(ФРАГМЕНТ СТРАНИЦЫ)
━━━
«Поэты ходят по кромке обрыва в бездну»
Обсуждаем драму «Большая поэзия» с поэтом, автором песен Юлией Балабановой
В киноцентре «Премьер» можно увидеть драму «Большая поэзия». Дебют сценариста Александра Лунгина политичен, местами комичен. Его по достоинству оценят поклонники «Таксиста» Скорсезе и «Брата» Балабанова. В этом суровом, немногословном мощном кино много отчаянья и поэзии. В поэтическом кружке ей обучаются главные герои Виктор (Александр Кузнецов) и Лёха (Алексей Филимонов). Тексты специально к фильму писали рэпер Фейс, Грубый Ниоткуда и поэт Андрей Родионов.
— Для меня это фильм о человеке, который осуществил идею поэтов Серебряного века: он сделал из своей жизни нечто, равное высокой поэзии. Потому что принял свою судьбу и смог жить в соответствии с её ритмом, без компромиссов. Это отличает Виктора от Лёхи, который компенсирует свою личностную несостоятельность поэтическим даром. А для вас о чём этот фильм?
— Я согласна, что персонаж Александра Кузнецова — это очень цельный человек. Он действительно присвоил себя, присвоил свою жизнь. В отличие от его друга Лёхи, который до последнего кадра сомневается, Лёха он или не Лёха. Этот, на первый взгляд, странный и смешной вопрос отражает суть персонажа. Лёха я ли не Лёха? — это вопрос о том, принадлежу ли я себе, ответственен ли я за то, что со мной происходит, и где границы моей личности. Лёха, мне кажется, относится к тому типу людей, про которых говорят: замах на рубль, а удар на копейку. Он делает красивый жест, когда отказывается от денег, которые ему предлагает Виктор. Но потом крадёт их.
Виктор изменяет себе только один раз, под давлением женщины, которая ему дорога, но в конце концов он всё же возвращается к себе и комментирует этот момент: вот теперь всё как надо.
«Большая поэзия» попала мне в сердцевину. Я давно думаю о феномене самодеятельной поэзии. Несколько лет была членом жюри сначала студенческого, а затем детского поэтических конкурсов. И каждый раз я задаюсь вопросом, что заставляет мальчика, который учится на аэрокосмическом факультете, девочку, которая станет маркетологом, не просто писать стихи, но и выдавать их на общественный суд. Хотя, как правило, сразу ясно, что почти никто из участников таких конкурсов не станет большим профессиональным поэтом. И у меня есть ответ: людям нужны стихи как вид терапии, которая помогает прийти в равновесие со своей собственной жизнью и с окружающим миром.
Это роднит поэзию с пением. К сожалению, в России почти не сохранились традиции застольного и бытового пения. У психолога Людмилы Петрановской я встречала мысль о том, что русским женщинам в самых суровых условиях помогала выжить только песня, потому что она является хорошей и доступной реабилитирующей практикой. Но никому же не придёт в голову этих поющих в семейном кругу людей поместить на сцену!
━━━
(ЗАДАНИЕ A) Верните без изменений отрывок интервью о «Большой поэзии» от слов «Это роднит поэзию» до слов «поместить на сцену!» включительно.
(ЗАДАНИЕ B) Продолжите интервью о «Большой поэзии», начав сразу после его последней фразы.
Следующие строки взяты из другого источника и к интервью отношения не имеют.

Записи набора данных
━━━
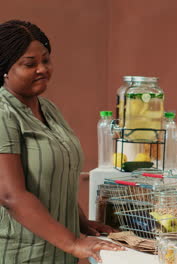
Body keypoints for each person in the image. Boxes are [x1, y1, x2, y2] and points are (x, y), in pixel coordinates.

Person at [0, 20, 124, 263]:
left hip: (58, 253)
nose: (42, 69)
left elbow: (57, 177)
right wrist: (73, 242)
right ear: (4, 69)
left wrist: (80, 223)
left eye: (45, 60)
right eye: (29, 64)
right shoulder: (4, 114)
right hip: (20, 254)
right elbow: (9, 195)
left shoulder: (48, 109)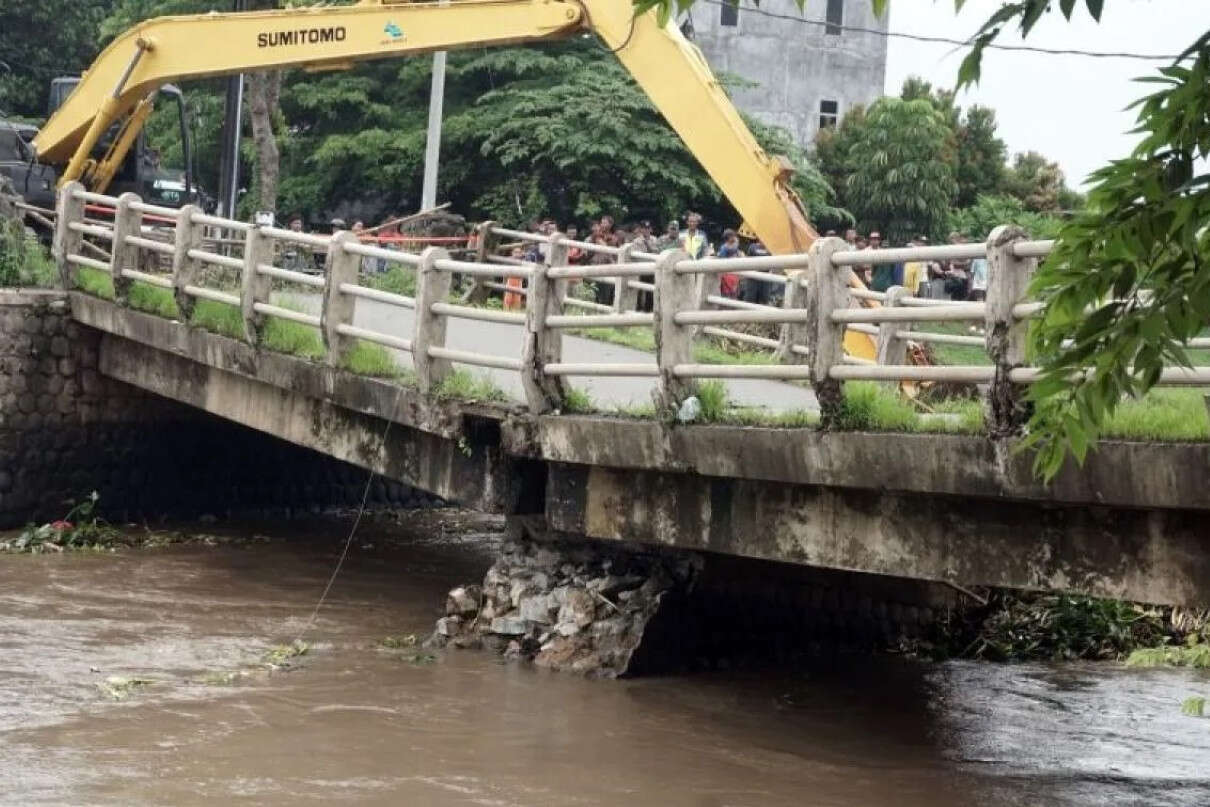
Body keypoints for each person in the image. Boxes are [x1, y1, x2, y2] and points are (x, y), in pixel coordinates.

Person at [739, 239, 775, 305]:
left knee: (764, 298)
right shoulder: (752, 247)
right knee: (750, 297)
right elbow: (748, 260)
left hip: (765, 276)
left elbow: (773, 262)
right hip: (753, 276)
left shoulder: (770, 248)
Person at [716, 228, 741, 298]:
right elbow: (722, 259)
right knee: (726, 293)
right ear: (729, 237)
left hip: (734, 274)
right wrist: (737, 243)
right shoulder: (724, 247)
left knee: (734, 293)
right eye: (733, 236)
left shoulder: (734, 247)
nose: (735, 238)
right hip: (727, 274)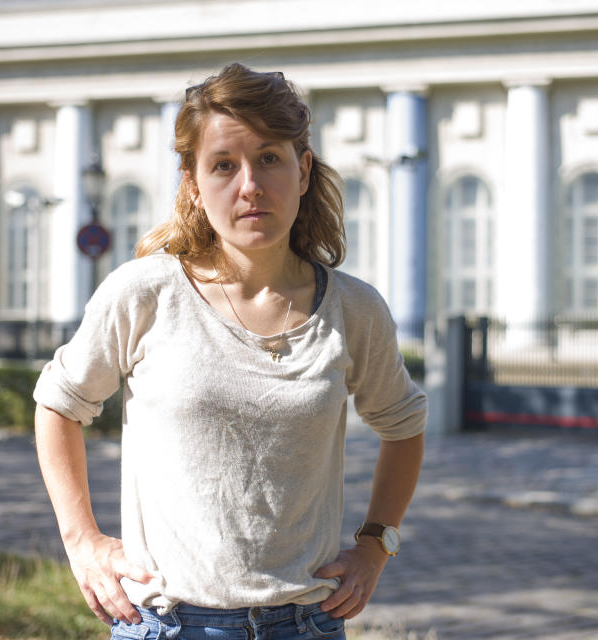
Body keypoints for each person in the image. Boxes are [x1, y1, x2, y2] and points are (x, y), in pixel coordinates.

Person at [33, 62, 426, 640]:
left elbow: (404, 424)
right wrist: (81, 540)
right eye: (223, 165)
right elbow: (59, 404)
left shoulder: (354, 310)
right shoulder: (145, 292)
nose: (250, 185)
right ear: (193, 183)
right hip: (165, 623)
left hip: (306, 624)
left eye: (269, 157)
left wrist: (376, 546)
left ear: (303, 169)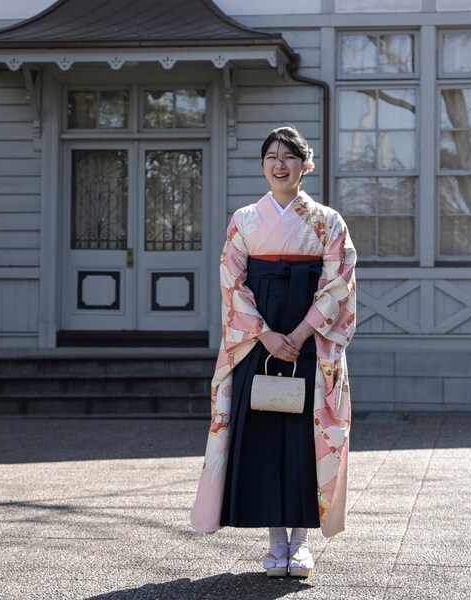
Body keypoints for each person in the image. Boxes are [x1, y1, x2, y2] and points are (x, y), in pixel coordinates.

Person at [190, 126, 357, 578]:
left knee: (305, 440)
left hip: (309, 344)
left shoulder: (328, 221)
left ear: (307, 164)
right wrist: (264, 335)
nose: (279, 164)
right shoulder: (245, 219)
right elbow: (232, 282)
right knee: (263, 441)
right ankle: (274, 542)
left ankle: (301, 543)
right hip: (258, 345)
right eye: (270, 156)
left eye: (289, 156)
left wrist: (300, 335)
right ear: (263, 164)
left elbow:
━━━
(ОТВЕТ A)
Это роднит поэзию с пением. К сожалению, в России почти не сохранились традиции застольного и бытового пения. У психолога Людмилы Петрановской я встречала мысль о том, что русским женщинам в самых суровых условиях помогала выжить только песня, потому что она является хорошей и доступной реабилитирующей практикой. Но никому же не придёт в голову этих поющих в семейном кругу людей поместить на сцену!

(ОТВЕТ B)
Меня очень занимает тема любительского творчества. Вспомните литературно-музыкальные салоны позапрошлого века. Люди собирались вместе и занимались роскошным любительством. И в этой среде возникали алмазы, которые потом составляли иконостас национальной литературы. Возможно, наша ошибка состоит в том, что сегодня мы воспринимаем любые занятия поэзией исключительно как некий задел на участие в большом литературном процессе. Ведь что происходит с главным героем «Большой поэзии» Виктором и его другом Лёхой, когда они приходят на поэтический семинар? К ним сразу применяются мерки и каноны литературного мастерства. И на Викторе очень быстро ставят крест, потому что он этим мастерством не владеет. Но дело-то в том, что для него поэзия — это что-то другое. Помните, как он увлёкся стихосложением? Это произошло во время войны в Луганске. Во время боёв, под обстрелами, среди смерти он открыл для себя поэзию как некую альтернативную форму существования. Она для него стала тем ресурсом, который помог ему вернуться к нормальной жизни. В этом смысле у поэзии, как мне кажется, очень мощная не только эстетическая, но и экзистенциальная задача.
— Эта задача, кстати, объединяет в фильме две ипостаси главного героя: поэта и солдата.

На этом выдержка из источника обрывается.